Al acabar la cena fuimos hasta el local más de moda. En pleno centro de Madrid y rodeado de polígonos, aquel era el lugar de reunión de lo más depravado. Punkis, rockeros, hippies y niños de papá y mamá... Todo un circo de pasiones, alcohol y música a todo meter.

— No te pongas triste —me dijo mi prima—. En unos años volverás y lo harás para quedarte.

— Eso espero —dije algo escéptico por sus palabras.

— Mira allí —me dijo sin señalar, por lo cual se me hizo más difícil saber hacia dónde apuntaba.

Un par de chicos descamisados me miraban con interés. A pesar de haberle confesado a mi prima que me atraían los hombres, aún no había probado nada con ninguno por timidez.

— ¿Acaso me miran a mí?

— Supongo que a mí no.

Desvié la mirada, avergonzado.

— Daniel, sal de tu cascarón y tírate a la piscina o a uno de esos ­—rezongué ante sus palabras—. Despídete por lo alto.

Y aunque la perspectiva no me parecía del todo bien, tenía que admitir que de los hombres que se le habían acercado a tirarle la caña, todos habían huido al verme a mí, tal vez pensando en que éramos novios.

Sonia era demasiado educada como para decirle que le estaba jodiendo la previsión de follar esa noche. Así que, no muy decidido, me separé de ella en dirección hasta aquellos chicos que me llamaban con la mirada.

Antes de llegar hasta ellos, me giré para mirar una última vez a mi prima. Ya no se encontraba sola, ahora un hombre alto y al parecer adinerado, la cogía de la cintura atrayéndola a él. Que suerte tiene, pensé.
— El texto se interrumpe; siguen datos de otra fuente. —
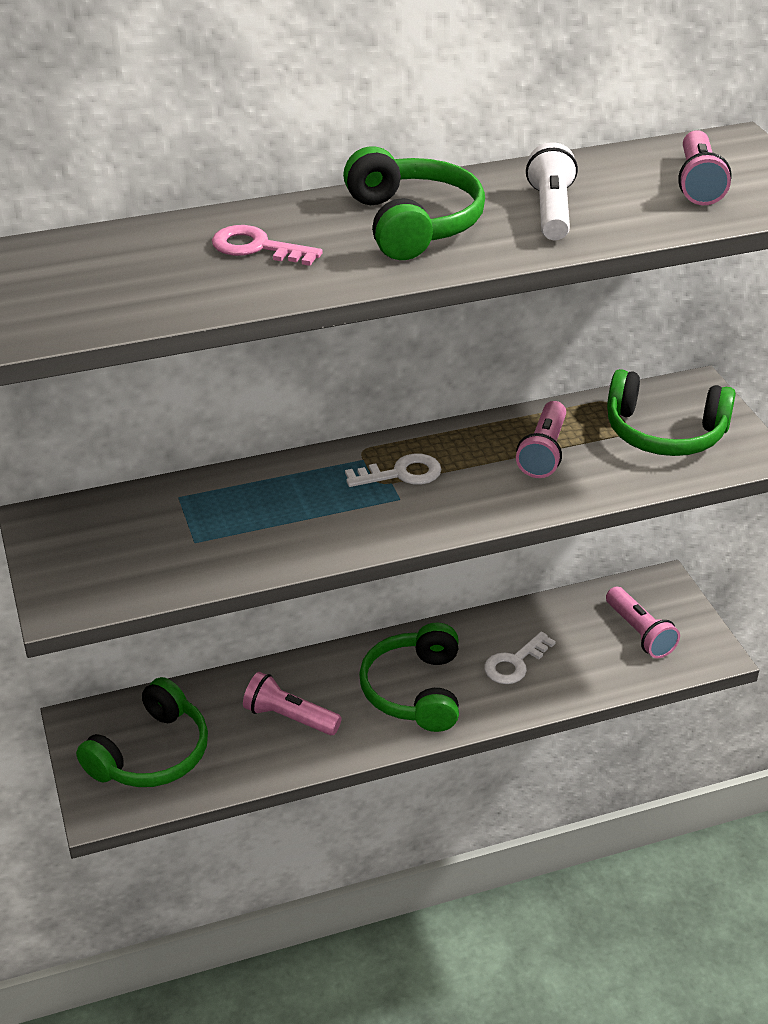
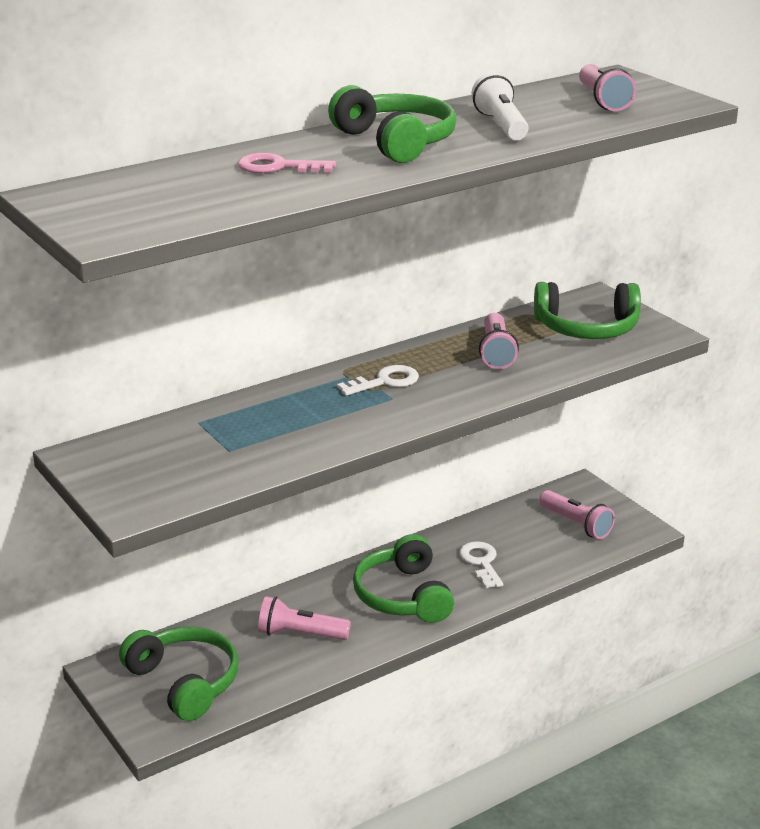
camera: 15 degrees left, 10 degrees down
green headphones [76,677,208,787] -> green headphones turned 60 degrees counterclockwise [119,627,239,721]
white key [484,632,556,684] -> white key turned 135 degrees clockwise [459,541,503,588]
De camino a la estación de tren, mi prima me acompañó hasta mi andén. Lo hacía oculta por una antiestética gorra de Caja Rural y protegida por un largo abrigo en color camel.
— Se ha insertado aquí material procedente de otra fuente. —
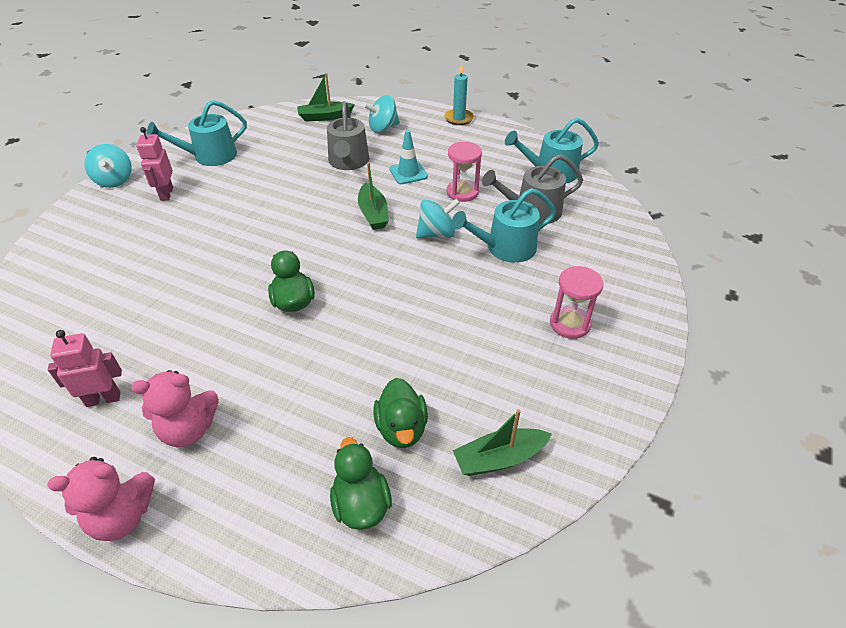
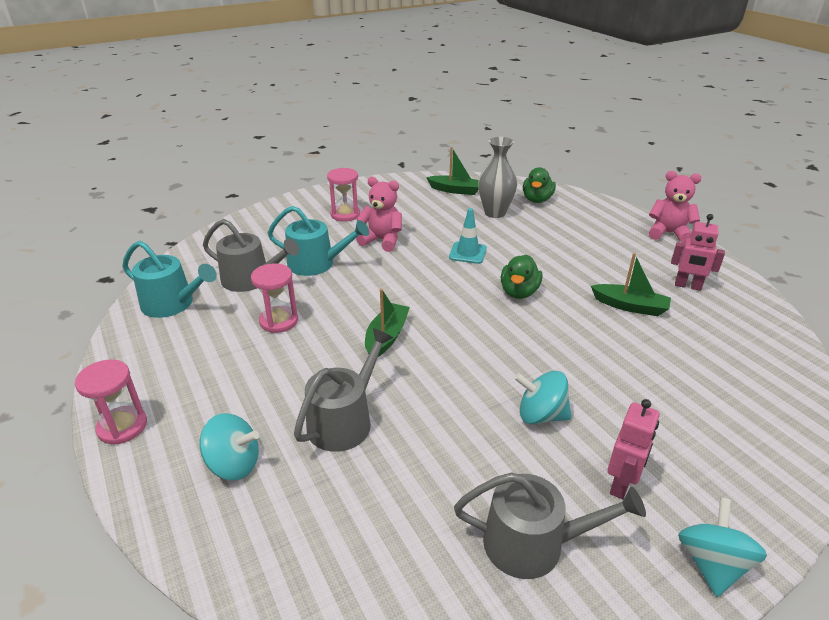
camera: 145 degrees left, 10 degrees down
pink teddy bear [131,370,219,447] -> pink teddy bear moved to [356,177,402,252]
turquoise watering can [146,100,247,166] -> grey watering can [454,472,646,579]
green boat [297,73,355,122] -> green boat moved to [591,253,671,316]
green duck [373,378,428,448] -> grey vase [478,137,517,218]
turquoise traffic cone [389,130,428,184] -> turquoise traffic cone moved to [449,208,487,264]
turquoise spinning top [416,198,460,238] -> turquoise spinning top moved to [514,371,572,424]
turquoise candle [444,63,474,125] -> pink hourglass [75,359,147,444]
— Se llama Alejandro Talavera y es uno de los hombres más ricos del país.

Sonia me iba contando de la identidad del semental con el que había estado la noche anterior. Me sorprendía la cantidad que había pasado por su cama, su cuerpo y su boca. Tanto políticos, como empresarios, como gente del espectáculo... Todo valía en el mundo de mi prima.

— Cuidado prima, no te vayas a inmiscuir en relaciones de tres —le dije, adivinando que tal vez aquel era un hombre casado.

— Si lo fuera no me importaría, pero no lo es. Está recientemente divorciado.

— Pues entonces disfrútalo.

Nos despedimos a través de la fría ventana agitando las manos. Ella echaría de menos a un compañero de batallas, y yo lo echaría de menos todo.